7 steps to more effective meetings

Demand Better Meetings

Businesses are always looking for ways to be more efficient and make employees more productive. Smart phones and tablets connect us to our customers and our bosses; productivity software lets us keep track of orders, complaints, and prospective customers; email lets us share information and updates. But most of us don’t think about how we can improve productivity by improving our meetings.

There are two basic kinds of “traditional” meetings: meetings to exchange information, which are only helpful if we can ask questions and receive correct answers; and brainstorming meetings, which can be stressful and quickly taken over by the most vocal members.

So I was very interested to come across “Read This Before Our Next Meeting: The Modern Meeting Standard for Successful Organizations” (2011) speaker, blogger, and founder of The Modern Meeting Company Al Pittampalli. He states emphatically that we’ve come to accept mediocre meetings, which create a culture of compromise, waste our time, and kill our sense of urgency.

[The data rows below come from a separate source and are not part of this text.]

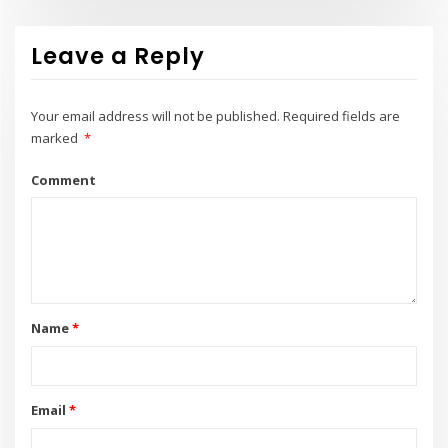
Leave a Reply
Your email address will not be published.
Required fields are
marked
*
Comment
Name
*
Email
*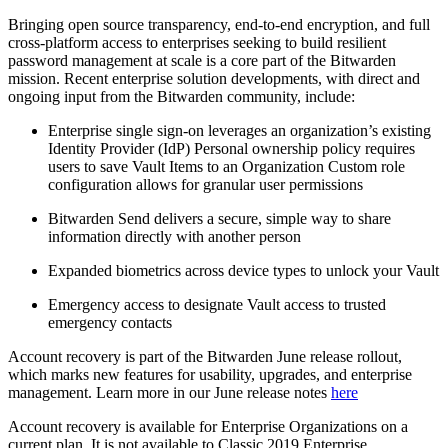
Bringing open source transparency, end-to-end encryption, and full
cross-platform access to enterprises seeking to build resilient
password management at scale is a core part of the Bitwarden
mission. Recent enterprise solution developments, with direct and
ongoing input from the Bitwarden community, include:
Enterprise single sign-on leverages an organization’s existing
Identity Provider (IdP) Personal ownership policy requires
users to save Vault Items to an Organization Custom role
configuration allows for granular user permissions
Bitwarden Send delivers a secure, simple way to share
information directly with another person
Expanded biometrics across device types to unlock your Vault
Emergency access to designate Vault access to trusted
emergency contacts
Account recovery is part of the Bitwarden June release rollout,
which marks new features for usability, upgrades, and enterprise
management. Learn more in our June release notes
here
Account recovery is available for Enterprise Organizations on a
current plan. It is not available to Classic 2019 Enterprise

Pittampalli urges us to refuse to tolerate bad meetings, to hold conversations whenever possible, and to follow a new standard for meetings, which incorporate some of the best practices for effective meetings.

Here are 7 principles for more effective modern meetings:
1. Meet only to support a decision that has already been made. Be open to conflict (even foster conflict that hasn’t occurred yet) and coordinate an action plan.
2. Move fast and end on schedule. Politely shut down distractions and tangents. “Strong deadlines force parties to resolve the hard decisions necessary for progress” (page 27).
3. Limit the number of attendees. Invite people who have strong opinions, a vested interest in the outcome, and are instrumental for any coordination that needs to take place.
4. Reject the unprepared. Meeting leaders must have an agenda, and meeting attendees must prepare beforehand and be ready to participate.
5. Produce committed action plans. Decide what actions to do, who is responsible, and when it will get done. Then follow up.
6. Refuse to be informational. Read the memo, it’s mandatory. Communicate effectively before the meeting, with well-thought out information and true priority.
7. Work with brainstorms, not against them. For brainstorming sessions, invite people who are passionate about the idea but have nothing to lose; praise liberally; have fun; and write it all down.

The Art of Manliness blog has one tip that I would add: bring bagels or donuts. But don’t let people eat until the meeting is over.

How productive are your business meetings? In your experience, what are the key ingredients of an effective meeting? How much more could you accomplish if you didn’t have to attend meetings?